WORK INSTRUCTIONS: The line holding "χρήση ΟΛΩΝ των" is the last one to output; start at the first line of the data, keep every line in between exactly, and leave out pictures.

DATASET EXTRACT:
-*-*-
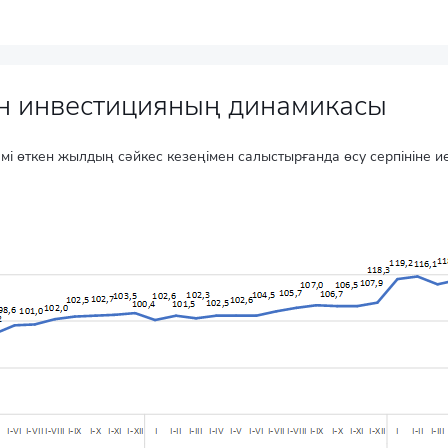
ған инвестицияның динамикасы
і өткен жылдың сәйкес кезеңімен салыстырғанда өсу серпініне ие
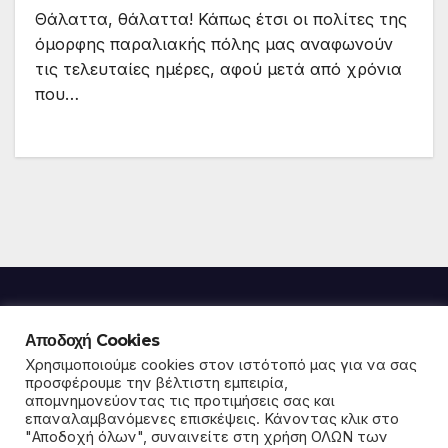
Θάλαττα, θάλαττα! Κάπως έτσι οι πολίτες της
όμορφης παραλιακής πόλης μας αναφωνούν
τις τελευταίες ημέρες, αφού μετά από χρόνια
που…
Αποδοχή Cookies
Παρέμβαση για την
Χρησιμοποιούμε cookies στον ιστότοπό μας για να σας
προσφέρουμε την βέλτιστη εμπειρία,
απομνημονεύοντας τις προτιμήσεις σας και
κοινωνία και το περιβάλλον
επαναλαμβανόμενες επισκέψεις. Κάνοντας κλικ στο
"Αποδοχή όλων", συναινείτε στη χρήση ΟΛΩΝ των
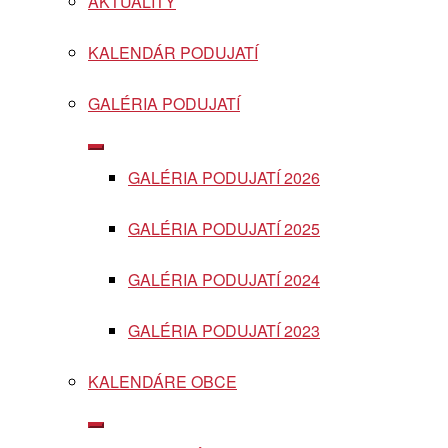
AKTUALITY
menu
KALENDÁR PODUJATÍ
GALÉRIA PODUJATÍ
Show
sub
GALÉRIA PODUJATÍ 2026
menu
GALÉRIA PODUJATÍ 2025
GALÉRIA PODUJATÍ 2024
GALÉRIA PODUJATÍ 2023
KALENDÁRE OBCE
Show
sub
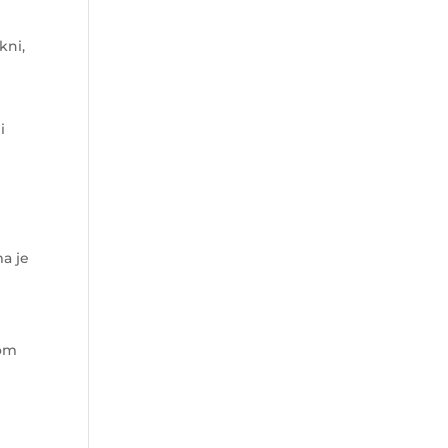
kni,
i
ma je
nom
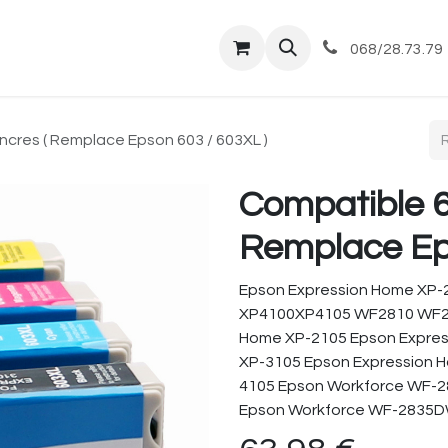
tique
Magasin
Commandes et livraisons
Co
068/28.73.79
ncres ( Remplace Epson 603 / 603XL )
Compatible 6
Remplace Eps
Epson Expression Home XP-
XP4100XP4105 WF2810 WF28
Home XP-2105 Epson Expres
XP-3105 Epson Expression 
4105 Epson Workforce WF-
Epson Workforce WF-2835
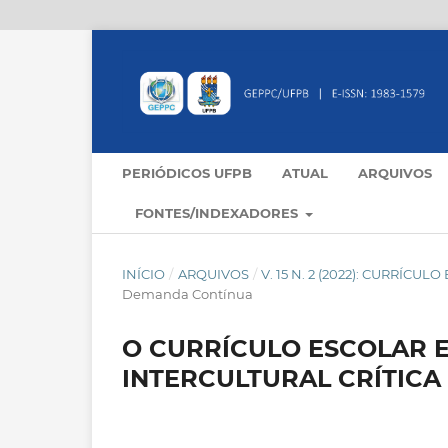
PERIÓDICOS UFPB
ATUAL
ARQUIVOS
FONTES/INDEXADORES
INÍCIO
/
ARQUIVOS
/
V. 15 N. 2 (2022): CURRÍCU
Demanda Contínua
O CURRÍCULO ESCOLAR 
INTERCULTURAL CRÍTICA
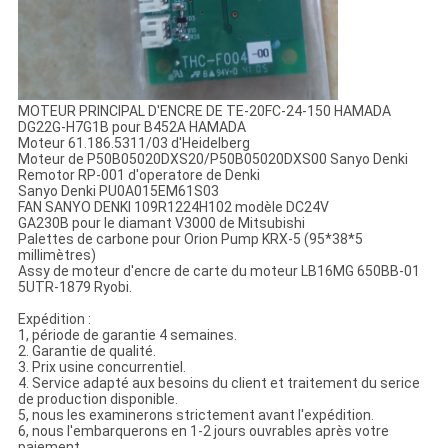
MOTEUR PRINCIPAL D'ENCRE DE TE-20FC-24-150 HAMADA
DG22G-H7G1B pour B452A HAMADA
Moteur 61.186.5311/03 d'Heidelberg
Moteur de P50B05020DXS20/P50B05020DXS00 Sanyo Denki
Remotor RP-001 d'operatore de Denki
Sanyo Denki PU0A015EM61S03
FAN SANYO DENKI 109R1224H102 modèle DC24V
GA230B pour le diamant V3000 de Mitsubishi
Palettes de carbone pour Orion Pump KRX-5 (95*38*5
millimètres)
Assy de moteur d'encre de carte du moteur LB16MG 650BB-01
5UTR-1879 Ryobi
.
Expédition :
1, période de garantie 4 semaines.
2. Garantie de qualité.
3. Prix usine concurrentiel.
4. Service adapté aux besoins du client et traitement du serice
de production disponible.
5, nous les examinerons strictement avant l'expédition.
6, nous l'embarquerons en 1-2 jours ouvrables après votre
paiement.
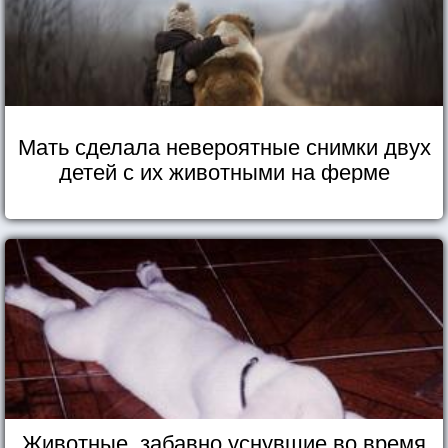
Мать сделала невероятные снимки двух
детей с их животными на ферме
Животные, забавно уснувшие во время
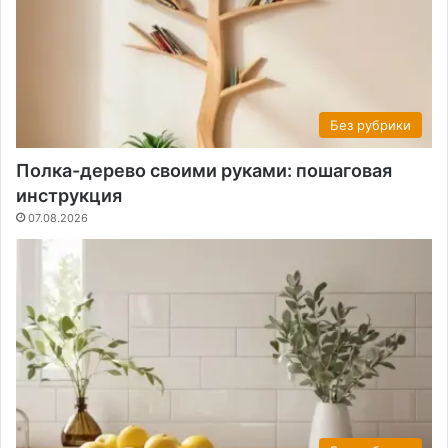
Без рубрики
Полка-дерево своими руками: пошаговая
инструкция
07.08.2026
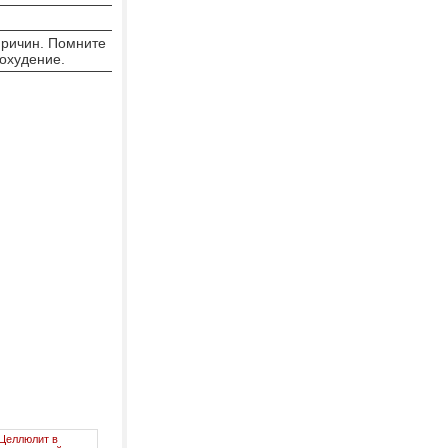
.
причин. Помните
ь похудение.
Целлюлит в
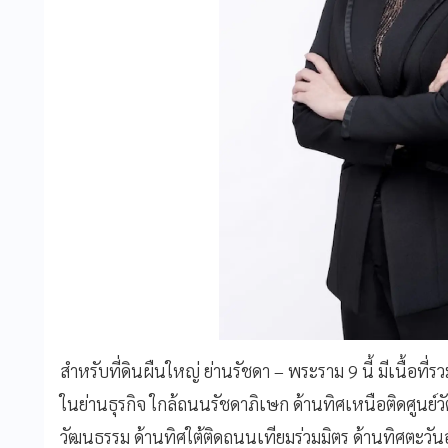
สำหรับที่ดินผืนใหญ่ ย่านรัชดา – พระราม 9 นี้ มีเนื้อที่รวม
ในย่านธุรกิจ ใกล้ถนนรัชดาภิเษก ด้านทิศเหนือติดศู
วัฒนธรรม ด้านทิศใต้ติดถนนเทียมร่วมมิตร ด้านทิศตะวั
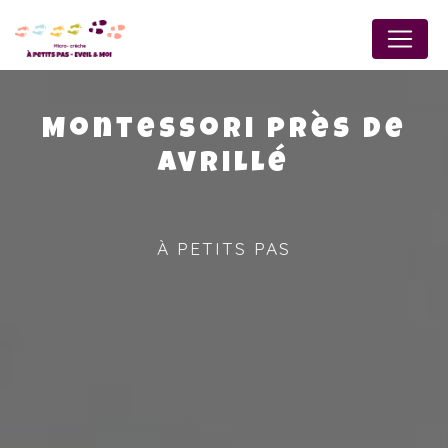
Panneau de gestion des cookies
Montessori près de
Avrillé
À PETITS PAS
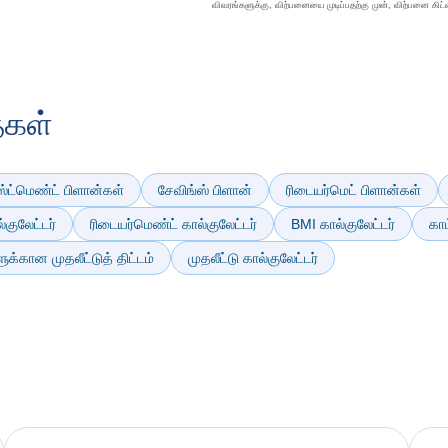
விவரங்களுக்கு, விற்பனையை முடிப்பதற்கு முன், விற்பனை கிட்ட
ைகள்
ட்மெண்ட் பிளான்கள்
சேவிங்ஸ் பிளான்
ரிடையர்மெட் பிளான்கள்
குலேட்டர்
ரிடையர்மெண்ட் கால்குலேட்டர்
BMI கால்குலேட்டர்
காம
்கான முதலீட்டுத் திட்டம்
முதலீட்டு கால்குலேட்டர்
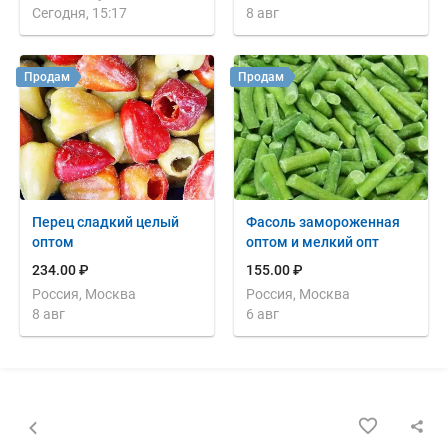
Сегодня, 15:17
8 авг
Продам
Продам
Перец сладкий целый
Фасоль замороженная
оптом
оптом и мелкий опт
234.00 ₽
155.00 ₽
Россия, Москва
Россия, Москва
8 авг
6 авг
Назад к списку объявлений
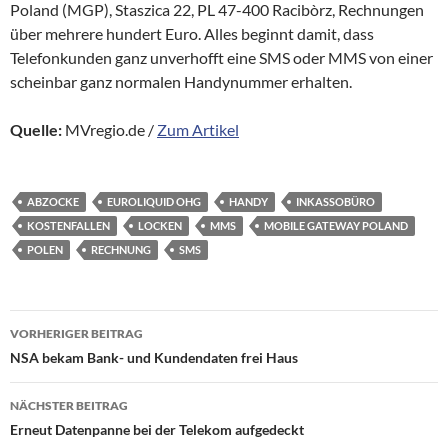
Poland (MGP), Staszica 22, PL 47-400 Racibòrz, Rechnungen
über mehrere hundert Euro. Alles beginnt damit, dass
Telefonkunden ganz unverhofft eine SMS oder MMS von einer
scheinbar ganz normalen Handynummer erhalten.
Quelle:
MVregio.de /
Zum Artikel
ABZOCKE
EUROLIQUID OHG
HANDY
INKASSOBÜRO
KOSTENFALLEN
LOCKEN
MMS
MOBILE GATEWAY POLAND
POLEN
RECHNUNG
SMS
Beitragsnavigation
VORHERIGER BEITRAG
NSA bekam Bank- und Kundendaten frei Haus
NÄCHSTER BEITRAG
Erneut Datenpanne bei der Telekom aufgedeckt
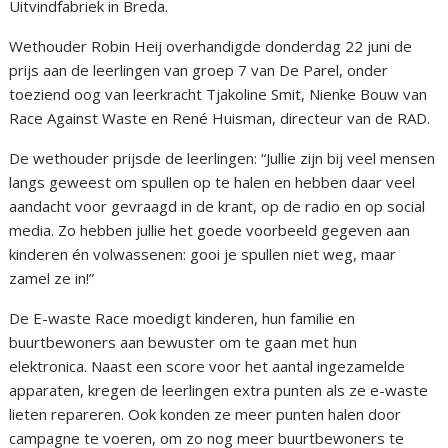
Uitvindfabriek in Breda.
Wethouder Robin Heij overhandigde donderdag 22 juni de
prijs aan de leerlingen van groep 7 van De Parel, onder
toeziend oog van leerkracht Tjakoline Smit, Nienke Bouw van
Race Against Waste en René Huisman, directeur van de RAD.
De wethouder prijsde de leerlingen: “Jullie zijn bij veel mensen
langs geweest om spullen op te halen en hebben daar veel
aandacht voor gevraagd in de krant, op de radio en op social
media. Zo hebben jullie het goede voorbeeld gegeven aan
kinderen én volwassenen: gooi je spullen niet weg, maar
zamel ze in!”
De E-waste Race moedigt kinderen, hun familie en
buurtbewoners aan bewuster om te gaan met hun
elektronica. Naast een score voor het aantal ingezamelde
apparaten, kregen de leerlingen extra punten als ze e-waste
lieten repareren. Ook konden ze meer punten halen door
campagne te voeren, om zo nog meer buurtbewoners te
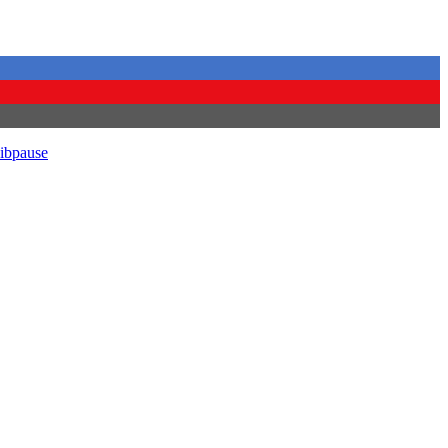
ibpause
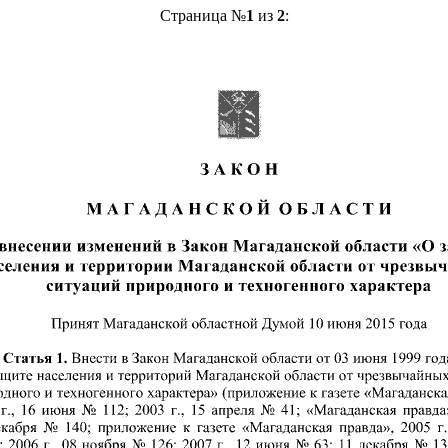
Страница №
1
из
2
:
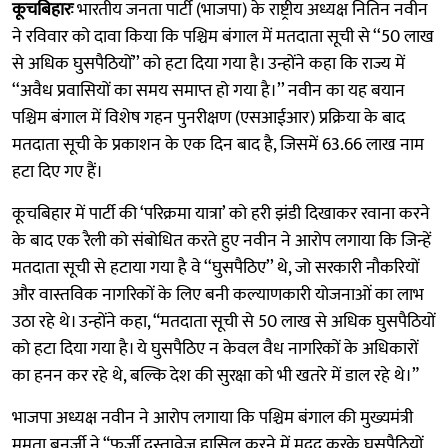
कूचबिहारः
भारतीय जनता पार्टी (भाजपा) के राष्ट्रीय अध्यक्ष नितिन नवीन
ने रविवार को दावा किया कि पश्चिम बंगाल में मतदाता सूची से ‘‘50 लाख
से अधिक घुसपैठियों’’ को हटा दिया गया है। उन्होंने कहा कि राज्य में
‘‘अवैध प्रवासियों का समय समाप्त हो गया है।’’ नवीन का यह बयान
पश्चिम बंगाल में विशेष गहन पुनरीक्षण (एसआईआर) प्रक्रिया के बाद
मतदाता सूची के प्रकाशन के एक दिन बाद है, जिसमें 63.66 लाख नाम
हटा दिए गए हैं।
कूचबिहार में पार्टी की ‘परिक्रमा यात्रा’ को हरी झंडी दिखाकर रवाना करने
के बाद एक रैली को संबोधित करते हुए नवीन ने आरोप लगाया कि जिन्हें
मतदाता सूची से हटाया गया है वे ‘‘घुसपैठिए’’ थे, जो सरकारी नौकरियों
और वास्तविक नागरिकों के लिए बनी कल्याणकारी योजनाओं का लाभ
उठा रहे थे। उन्होंने कहा, “मतदाता सूची से 50 लाख से अधिक घुसपैठियों
को हटा दिया गया है। ये घुसपैठिए न केवल वैध नागरिकों के अधिकारों
का हनन कर रहे थे, बल्कि देश की सुरक्षा को भी खतरे में डाल रहे थे।”
भाजपा अध्यक्ष नवीन ने आरोप लगाया कि पश्चिम बंगाल की मुख्यमंत्री
ममता बनर्जी ने “फर्जी दस्तावेज हासिल करने में मदद करके घुसपैठियों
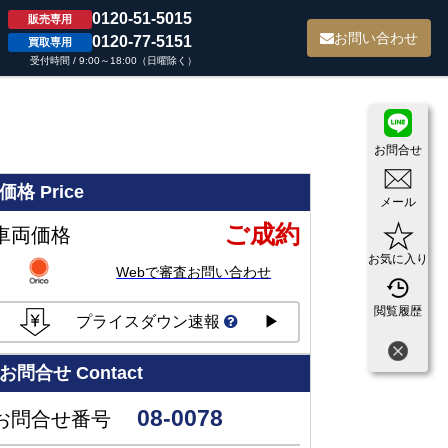
0120-51-5015
販売専用
て
お問い合わせ
0120-77-5151
買取専用
受付時間 / 9:00～18:00（日曜除く）
お問合せ
価格
Price
メール
ご成約
車両価格
お気に入り
Webで審査お問い合わせ
閲覧履歴
プライスダウン速報
▶
お問合せ
Contact
08-0078
お問合せ番号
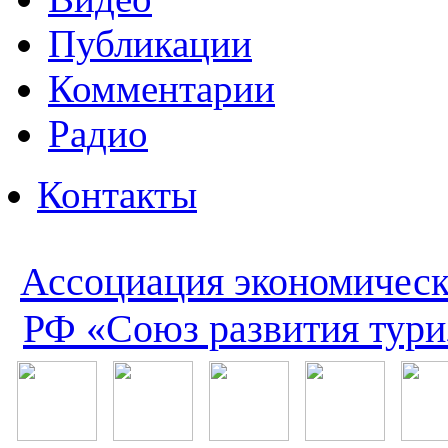
Публикации
Комментарии
Радио
Контакты
Ассоциация экономическ
РФ «Союз развития тури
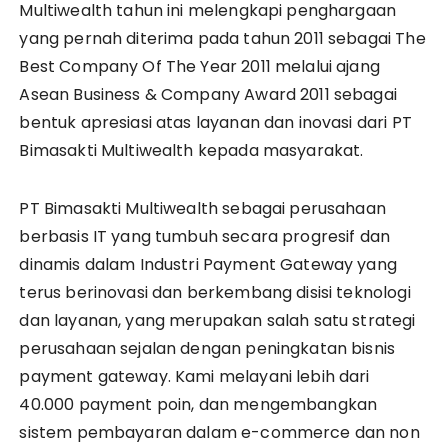
Multiwealth tahun ini melengkapi penghargaan
yang pernah diterima pada tahun 2011 sebagai The
Best Company Of The Year 2011 melalui ajang
Asean Business & Company Award 2011 sebagai
bentuk apresiasi atas layanan dan inovasi dari PT
Bimasakti Multiwealth kepada masyarakat.
PT Bimasakti Multiwealth sebagai perusahaan
berbasis IT yang tumbuh secara progresif dan
dinamis dalam Industri Payment Gateway yang
terus berinovasi dan berkembang disisi teknologi
dan layanan, yang merupakan salah satu strategi
perusahaan sejalan dengan peningkatan bisnis
payment gateway. Kami melayani lebih dari
40.000 payment poin, dan mengembangkan
sistem pembayaran dalam e-commerce dan non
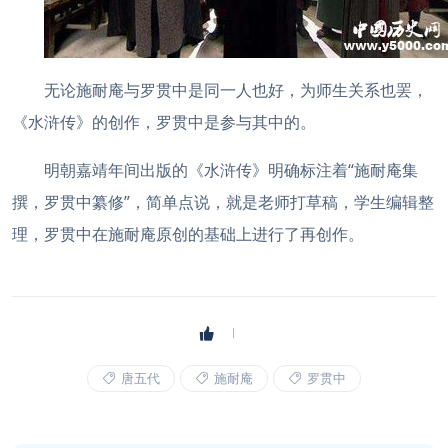
无论施耐庵与罗贯中是同一人也好，为师生关系也罢，
《水浒传》的创作，罗贯中是参与其中的。
明朝嘉靖年间出版的《水浒传》明确标注着“施耐庵集
撰，罗贯中纂修”，简单点说，就是老师打草稿，学生编辑整
理，罗贯中在施耐庵原创的基础上进行了再创作。
唐五代
施耐庵
罗贯中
-*-*-
SOLVED EXERCISE:
ған инвестицияның динамикасы
і өткен жылдың сәйкес кезеңімен салыстырғанда өсу серпініне ие
Θάλαττα, θάλαττα! Κάπως έτσι οι πολίτες της
όμορφης παραλιακής πόλης μας αναφωνούν
τις τελευταίες ημέρες, αφού μετά από χρόνια
που…
Αποδοχή Cookies
Παρέμβαση για την
Χρησιμοποιούμε cookies στον ιστότοπό μας για να σας
προσφέρουμε την βέλτιστη εμπειρία,
απομνημονεύοντας τις προτιμήσεις σας και
κοινωνία και το περιβάλλον
επαναλαμβανόμενες επισκέψεις. Κάνοντας κλικ στο
"Αποδοχή όλων", συναινείτε στη χρήση ΟΛΩΝ των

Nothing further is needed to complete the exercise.